Difícil é o Brasil seguir vivo no processo de evolução civilizatória com esse tipo de gente à frente dos assuntos públicos. Se alguém acha que o procurador se apavora tanto com o mísero salário de R$ 24 mil porque é um perdulário, ele explica que não. “Não é porque eu sou perdulário, não. É para manter o meu patrimônio, que eu conquistei ao longo de 28 anos de carreira (…) Eu sou perdulário porque eu pago R$ 4.500 de condomínio e IPTU por mês. Ao longo da carreira, eu quis ter mais condição”, diz o procurador de “Justiça”. O que ele quis dizer, supõe-se, é que quase 100% dos brasileiros vivem com menos de R$ 24 mil porque optaram por ter “menos condição” por altruísmo, desapego, evolução espiritual.

Quem critica privilégios no serviço público costuma agir por despeito, por não ter conquistado no concurso estabilidade eterna e bem remunerada, certo? Pois com o mísero salário de R$ 24 mil, o argumento não fará mais sentido. “Promotor? Quem é que vai querer ser promotor, se nós não vamos ter aumento mais? Para quê concurso? Não vai fazer mais concurso nenhum.”

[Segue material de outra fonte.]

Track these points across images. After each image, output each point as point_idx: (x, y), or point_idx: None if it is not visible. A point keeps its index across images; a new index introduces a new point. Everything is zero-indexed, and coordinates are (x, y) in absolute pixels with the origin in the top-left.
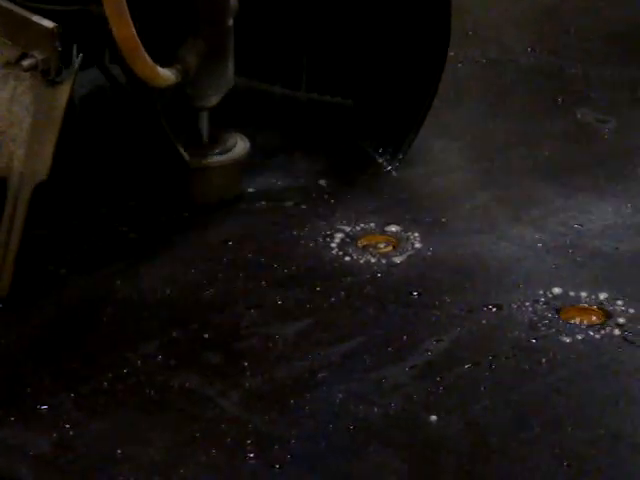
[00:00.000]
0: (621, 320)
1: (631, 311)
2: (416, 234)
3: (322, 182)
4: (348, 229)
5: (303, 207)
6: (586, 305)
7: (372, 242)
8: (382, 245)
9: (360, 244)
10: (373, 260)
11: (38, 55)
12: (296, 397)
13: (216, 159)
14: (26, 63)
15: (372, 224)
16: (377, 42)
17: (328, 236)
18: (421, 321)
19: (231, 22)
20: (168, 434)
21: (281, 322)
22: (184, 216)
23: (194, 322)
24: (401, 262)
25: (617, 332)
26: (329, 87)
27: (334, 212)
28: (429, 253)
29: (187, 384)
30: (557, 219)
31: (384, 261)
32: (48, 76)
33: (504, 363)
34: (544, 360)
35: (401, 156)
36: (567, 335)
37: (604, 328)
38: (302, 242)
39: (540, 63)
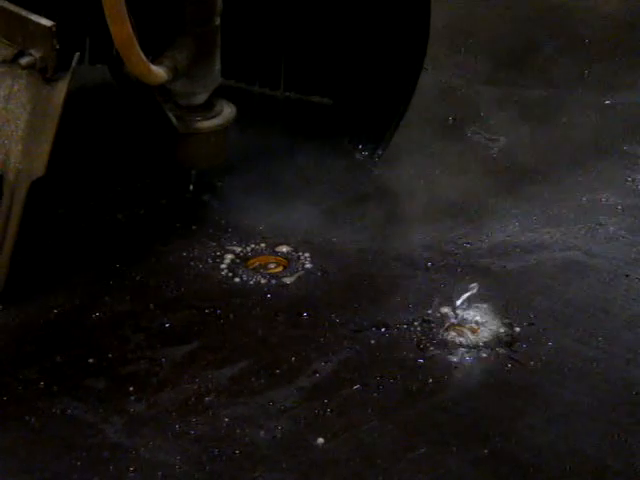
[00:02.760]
0: (507, 339)
1: (517, 330)
2: (307, 254)
3: (214, 203)
4: (238, 250)
5: (193, 227)
6: (474, 324)
7: (262, 263)
8: (272, 266)
9: (250, 265)
10: (263, 281)
11: (36, 53)
12: (181, 422)
13: (204, 124)
14: (24, 61)
15: (262, 245)
16: (356, 41)
17: (218, 257)
18: (310, 342)
19: (218, 21)
20: (48, 462)
21: (168, 345)
22: (71, 240)
23: (78, 346)
24: (291, 283)
25: (503, 351)
26: (307, 86)
27: (224, 233)
28: (319, 273)
29: (69, 410)
30: (446, 238)
31: (274, 282)
32: (46, 74)
33: (392, 384)
34: (431, 380)
35: (380, 152)
36: (454, 355)
37: (491, 347)
38: (191, 263)
39: (432, 82)
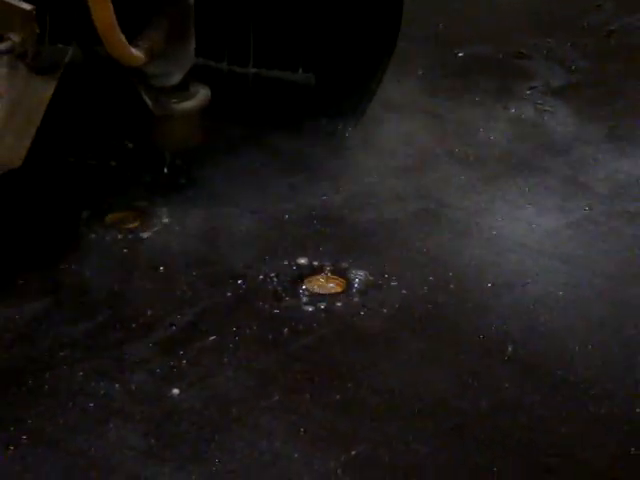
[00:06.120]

Favela Aglomerado da Serra, em Belo Horizonte: Miséria e violência – Foto Orlando Brito

Prepare-se para a próxima frase sincera. “O senhor me desculpe o desabafo, mas, olha, eu tô fazendo a minha parte. Eu estou deixando de gastar R$ 20 mil de cartão de crédito e estou passando a gastar R$ 8 mil para poder viver com meus R$ 24 mil reais.” Se ainda não cortou o seu coração, segure essa: “Agora, eu e vários outros já estamos vivendo à base de comprimido, à base de antidepressivo. Eu estou falando desse jeito aqui com dois comprimidos por dia. Eu tomo dois ansiolíticos por dia.”

“Alguma coisa tem que ser feita”, conspira o orador, apelando à “criatividade” do chefe. “Eu aproveito o ensejo de falar sobre o orçamento para dizer que algo tem que ser feito. Eu não sei se eu vou ter o recálculo do atrasado, mas nós vamos ficar desse jeito? Nós vamos baixar mais a crista? Nós vamos virar pedintes, quase? (…) Será que meu cargo não merece uma remuneração que eu possa pagar o colégio dos meus filhos, por exemplo? Eu só tenho um. Mas e quem tem três, vai viver com 20 e poucos mil reais?”

Ao fim do show, o procurador pede desculpas. Mas não, não foi movido por um ataque repentino de senso de justiça. “O senhor me desculpe, mas eu espero que o senhor exerça sua criatividade para aumentar (a remuneração). Não sei se o senhor previu alguma coisa aqui para melhorar. Alguma coisa de plantão, de adicional de alguma coisa, de auxílio … não sei o que o senhor fez. Eu torço para o senhor ter essa criatividade para nos ajudar no ano que vem.”

Nossa geração cresceu ouvindo que Deus é brasileiro. Que ele exerça sua cidadania e nos livre, um dia, de tanta criatividade.